Let $A$ with domain $D(A)\subset X$, ($X$ Banach) be the generator of a strongly continuous semi-group $(S(t))_{t\geq 0}$. Then $D(A)$ is dense in X.
I am not sure if this proof is correct.
I know that $\forall x\in X$, $\int_0^t S(s)xds\in D(A)$ and since the map $t\to S(t)x$ is continuous $\forall t\geq 0$ we have that:
$$\lim_{t\to 0}\int_0^t S(s)xds=x.$$
Now we need to find for any $x\in X$ a sequence $(y_n)_n\in D(A)$ such that $||y_n-x||_X\to 0$.

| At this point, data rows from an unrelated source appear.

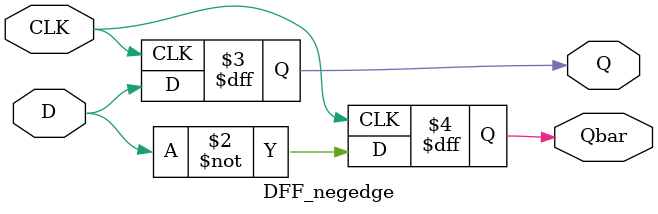
<source format=v>
module DFF_negedge (D, CLK, Q, Qbar);
input D, CLK;
output reg Q, Qbar;
always @(negedge CLK)
begin
Q = D;
Qbar = ~D;
end
endmodule
</source>
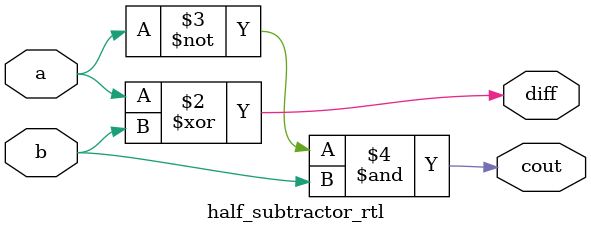
<source format=v>


module half_subtractor_rtl
( output reg cout,diff,
  input  a,b);
  
	always@*
	begin
   diff=a^b;
	cout=(~a)&b;
	end
  
  endmodule

</source>
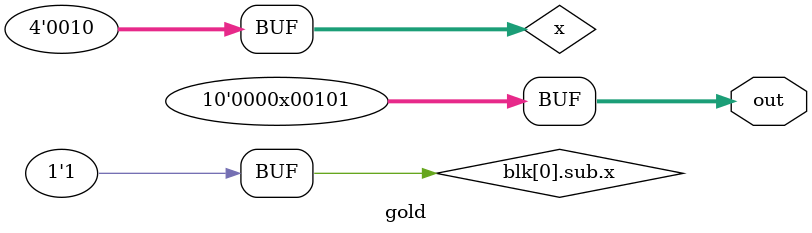
<source format=sv>
`default_nettype none

module gate(out);
    wire [3:0] x;
    for (genvar x = 0; x < 2; x++) begin : blk
        localparam w = x;
        if (x == 0) begin : sub
            wire [w:0] x;
        end
    end
    assign x = 2;
    assign blk[0].sub.x = '1;
    output wire [9:0] out;
    assign out = {1'bx, x, blk[0].sub.x};
endmodule

module gold(out);
    wire [3:0] x;
    genvar z;
    for (z = 0; z < 2; z++) begin : blk
        localparam w = z;
        if (z == 0) begin : sub
            wire [w:0] x;
        end
    end
    assign x = 2;
    assign blk[0].sub.x = '1;
    output wire [9:0] out;
    assign out = {1'bx, x, blk[0].sub.x};
endmodule

</source>
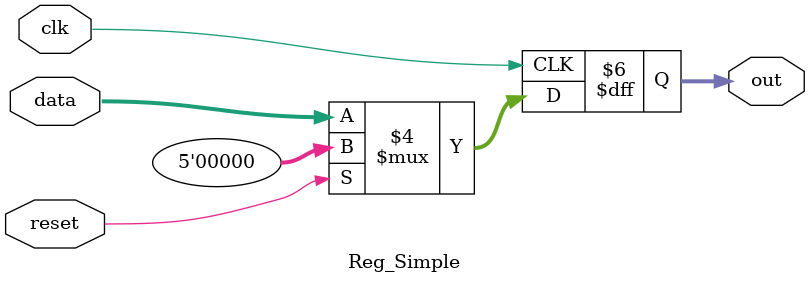
<source format=v>
module Reg_Simple
	#(parameter W=5) (clk, reset, data, out);
	
	input wire clk,reset;
	input wire [W-1:0] data;
	output reg [W-1:0] out;
	
	always @(posedge clk) begin
		if(reset==1'b1) out <= 0;
		else out <= data;
	end
	
endmodule

</source>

Define $y_n:=\int_0^{1/n}S(s)xds$, then $y_n\to x$ for $n\to \infty$ $\Longrightarrow ||y_n-x||_X\to0$, which gives the result.
The statement
$$\lim_{t \to 0} \int_0^t S(s) x \, ds =x$$
is not correct. Instead it should read
$$\lim_{t \to 0} \color{red}{\frac{1}{t}}\int_0^t S(s) x \, ds = x. \tag{1}$$
If we set
$$y_n := n \int_0^{1/n} S(s) x \, ds \in D(A),$$
then, by $(1)$, $y_n \to x$ as $n \to \infty$. This shows that $D(A)$ is dense in $X$.